--- START ---

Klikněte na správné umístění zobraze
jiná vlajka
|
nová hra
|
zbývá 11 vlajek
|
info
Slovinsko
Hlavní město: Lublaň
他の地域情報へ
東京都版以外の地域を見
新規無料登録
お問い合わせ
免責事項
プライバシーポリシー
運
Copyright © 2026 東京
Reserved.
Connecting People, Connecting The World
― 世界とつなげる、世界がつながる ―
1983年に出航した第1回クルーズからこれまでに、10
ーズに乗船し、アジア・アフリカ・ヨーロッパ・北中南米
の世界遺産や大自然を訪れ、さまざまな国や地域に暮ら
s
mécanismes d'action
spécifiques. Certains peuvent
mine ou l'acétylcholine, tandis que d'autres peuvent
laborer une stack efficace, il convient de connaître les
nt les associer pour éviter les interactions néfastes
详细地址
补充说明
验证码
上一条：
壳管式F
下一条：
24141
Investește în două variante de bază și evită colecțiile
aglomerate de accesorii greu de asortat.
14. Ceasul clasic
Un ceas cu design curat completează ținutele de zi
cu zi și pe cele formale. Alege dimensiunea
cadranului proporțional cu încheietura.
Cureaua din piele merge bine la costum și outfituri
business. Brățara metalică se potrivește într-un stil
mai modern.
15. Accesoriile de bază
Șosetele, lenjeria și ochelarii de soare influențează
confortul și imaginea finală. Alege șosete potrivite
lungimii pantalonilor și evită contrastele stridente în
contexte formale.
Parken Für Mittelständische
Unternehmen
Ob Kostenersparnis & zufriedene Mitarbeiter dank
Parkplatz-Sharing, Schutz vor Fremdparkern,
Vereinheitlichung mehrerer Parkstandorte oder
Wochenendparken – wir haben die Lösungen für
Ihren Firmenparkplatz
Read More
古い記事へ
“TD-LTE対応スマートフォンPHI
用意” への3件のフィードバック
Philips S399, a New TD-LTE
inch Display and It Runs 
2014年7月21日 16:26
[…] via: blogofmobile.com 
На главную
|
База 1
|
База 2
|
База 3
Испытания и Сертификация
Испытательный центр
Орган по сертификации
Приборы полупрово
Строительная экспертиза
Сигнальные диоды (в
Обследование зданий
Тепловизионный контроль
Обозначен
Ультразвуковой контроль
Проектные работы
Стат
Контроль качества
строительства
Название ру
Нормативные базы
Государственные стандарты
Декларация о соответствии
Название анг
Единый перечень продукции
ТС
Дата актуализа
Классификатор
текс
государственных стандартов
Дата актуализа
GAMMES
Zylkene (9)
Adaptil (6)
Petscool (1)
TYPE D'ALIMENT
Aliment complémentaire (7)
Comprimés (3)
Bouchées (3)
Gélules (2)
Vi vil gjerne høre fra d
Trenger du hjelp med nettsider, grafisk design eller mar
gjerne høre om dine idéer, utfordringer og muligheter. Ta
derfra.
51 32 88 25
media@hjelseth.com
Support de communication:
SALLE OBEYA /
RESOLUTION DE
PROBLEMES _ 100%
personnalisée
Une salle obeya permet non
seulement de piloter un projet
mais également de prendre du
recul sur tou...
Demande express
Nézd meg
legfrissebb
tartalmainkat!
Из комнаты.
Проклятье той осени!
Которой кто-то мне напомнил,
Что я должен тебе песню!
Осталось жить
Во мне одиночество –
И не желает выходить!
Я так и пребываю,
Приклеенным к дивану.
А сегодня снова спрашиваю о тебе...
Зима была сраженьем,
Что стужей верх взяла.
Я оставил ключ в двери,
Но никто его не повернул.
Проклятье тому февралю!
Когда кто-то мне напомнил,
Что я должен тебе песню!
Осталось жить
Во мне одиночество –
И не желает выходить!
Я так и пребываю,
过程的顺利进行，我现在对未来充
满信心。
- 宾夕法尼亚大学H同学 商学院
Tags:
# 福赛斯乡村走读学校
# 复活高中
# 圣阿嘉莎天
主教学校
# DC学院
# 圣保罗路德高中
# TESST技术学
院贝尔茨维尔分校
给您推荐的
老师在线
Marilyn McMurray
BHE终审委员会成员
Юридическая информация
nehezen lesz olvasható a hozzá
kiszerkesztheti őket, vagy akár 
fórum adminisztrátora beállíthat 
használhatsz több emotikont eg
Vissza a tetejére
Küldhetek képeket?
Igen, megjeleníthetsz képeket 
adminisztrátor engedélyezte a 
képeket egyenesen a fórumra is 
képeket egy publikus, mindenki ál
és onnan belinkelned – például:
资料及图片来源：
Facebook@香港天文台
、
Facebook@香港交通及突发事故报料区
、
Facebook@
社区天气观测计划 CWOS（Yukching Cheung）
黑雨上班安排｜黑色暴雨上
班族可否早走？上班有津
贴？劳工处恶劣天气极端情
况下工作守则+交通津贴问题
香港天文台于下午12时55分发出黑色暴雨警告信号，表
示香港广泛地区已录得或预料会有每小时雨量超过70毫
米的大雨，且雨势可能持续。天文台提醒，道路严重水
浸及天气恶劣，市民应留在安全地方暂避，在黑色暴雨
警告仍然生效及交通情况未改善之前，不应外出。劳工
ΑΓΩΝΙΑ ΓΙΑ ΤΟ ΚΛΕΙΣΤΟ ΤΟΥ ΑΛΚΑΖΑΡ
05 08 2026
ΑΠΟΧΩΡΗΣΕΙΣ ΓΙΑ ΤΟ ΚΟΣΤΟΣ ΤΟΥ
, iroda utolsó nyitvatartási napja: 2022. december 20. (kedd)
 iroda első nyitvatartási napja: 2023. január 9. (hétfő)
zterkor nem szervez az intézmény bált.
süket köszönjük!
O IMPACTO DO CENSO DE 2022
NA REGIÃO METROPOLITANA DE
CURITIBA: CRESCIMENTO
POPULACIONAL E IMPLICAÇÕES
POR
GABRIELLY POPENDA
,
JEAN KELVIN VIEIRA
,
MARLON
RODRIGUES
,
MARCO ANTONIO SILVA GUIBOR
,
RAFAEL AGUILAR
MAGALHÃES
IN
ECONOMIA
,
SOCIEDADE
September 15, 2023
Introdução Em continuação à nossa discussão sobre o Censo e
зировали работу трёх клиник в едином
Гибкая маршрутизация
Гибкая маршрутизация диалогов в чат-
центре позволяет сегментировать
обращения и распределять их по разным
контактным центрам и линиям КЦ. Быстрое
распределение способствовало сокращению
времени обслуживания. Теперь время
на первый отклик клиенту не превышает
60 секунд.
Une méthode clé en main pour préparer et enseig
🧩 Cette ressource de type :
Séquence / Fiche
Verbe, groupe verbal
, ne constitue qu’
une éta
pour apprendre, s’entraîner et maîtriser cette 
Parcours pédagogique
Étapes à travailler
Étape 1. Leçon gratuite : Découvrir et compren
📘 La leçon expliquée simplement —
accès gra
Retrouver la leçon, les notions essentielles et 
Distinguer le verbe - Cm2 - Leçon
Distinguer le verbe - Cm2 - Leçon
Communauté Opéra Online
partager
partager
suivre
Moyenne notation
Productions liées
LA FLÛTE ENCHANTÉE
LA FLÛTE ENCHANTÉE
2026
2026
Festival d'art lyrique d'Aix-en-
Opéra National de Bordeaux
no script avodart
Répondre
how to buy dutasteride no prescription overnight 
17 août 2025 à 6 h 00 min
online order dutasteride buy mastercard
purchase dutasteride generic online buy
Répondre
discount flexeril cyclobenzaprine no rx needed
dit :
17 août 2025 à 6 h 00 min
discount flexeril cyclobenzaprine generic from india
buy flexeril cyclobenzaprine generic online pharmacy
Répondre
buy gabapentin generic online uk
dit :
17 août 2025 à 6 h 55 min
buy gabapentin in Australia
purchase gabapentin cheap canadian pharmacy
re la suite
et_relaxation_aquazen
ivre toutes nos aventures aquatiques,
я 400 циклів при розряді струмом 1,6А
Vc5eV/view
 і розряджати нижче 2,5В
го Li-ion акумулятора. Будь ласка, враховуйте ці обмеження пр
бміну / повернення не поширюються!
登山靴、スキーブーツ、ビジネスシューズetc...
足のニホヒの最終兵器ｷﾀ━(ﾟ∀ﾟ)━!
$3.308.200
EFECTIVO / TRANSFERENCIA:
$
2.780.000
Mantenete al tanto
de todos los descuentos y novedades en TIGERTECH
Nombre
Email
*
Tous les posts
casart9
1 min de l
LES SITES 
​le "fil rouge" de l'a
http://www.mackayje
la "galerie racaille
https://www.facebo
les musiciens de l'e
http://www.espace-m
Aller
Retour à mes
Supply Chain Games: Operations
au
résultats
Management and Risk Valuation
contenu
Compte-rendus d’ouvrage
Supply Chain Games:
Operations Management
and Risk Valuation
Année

--- END ---

**Problem details:**
Write out the items word for word, from their very first line through the line containing "Șosetele, lenjeria și", including both of those lines.

**Reply to the task:**
Klikněte na správné umístění zobraze
jiná vlajka
|
nová hra
|
zbývá 11 vlajek
|
info
Slovinsko
Hlavní město: Lublaň
他の地域情報へ
東京都版以外の地域を見
新規無料登録
お問い合わせ
免責事項
プライバシーポリシー
運
Copyright © 2026 東京
Reserved.
Connecting People, Connecting The World
― 世界とつなげる、世界がつながる ―
1983年に出航した第1回クルーズからこれまでに、10
ーズに乗船し、アジア・アフリカ・ヨーロッパ・北中南米
の世界遺産や大自然を訪れ、さまざまな国や地域に暮ら
s
mécanismes d'action
spécifiques. Certains peuvent
mine ou l'acétylcholine, tandis que d'autres peuvent
laborer une stack efficace, il convient de connaître les
nt les associer pour éviter les interactions néfastes
详细地址
补充说明
验证码
上一条：
壳管式F
下一条：
24141
Investește în două variante de bază și evită colecțiile
aglomerate de accesorii greu de asortat.
14. Ceasul clasic
Un ceas cu design curat completează ținutele de zi
cu zi și pe cele formale. Alege dimensiunea
cadranului proporțional cu încheietura.
Cureaua din piele merge bine la costum și outfituri
business. Brățara metalică se potrivește într-un stil
mai modern.
15. Accesoriile de bază
Șosetele, lenjeria și ochelarii de soare influențează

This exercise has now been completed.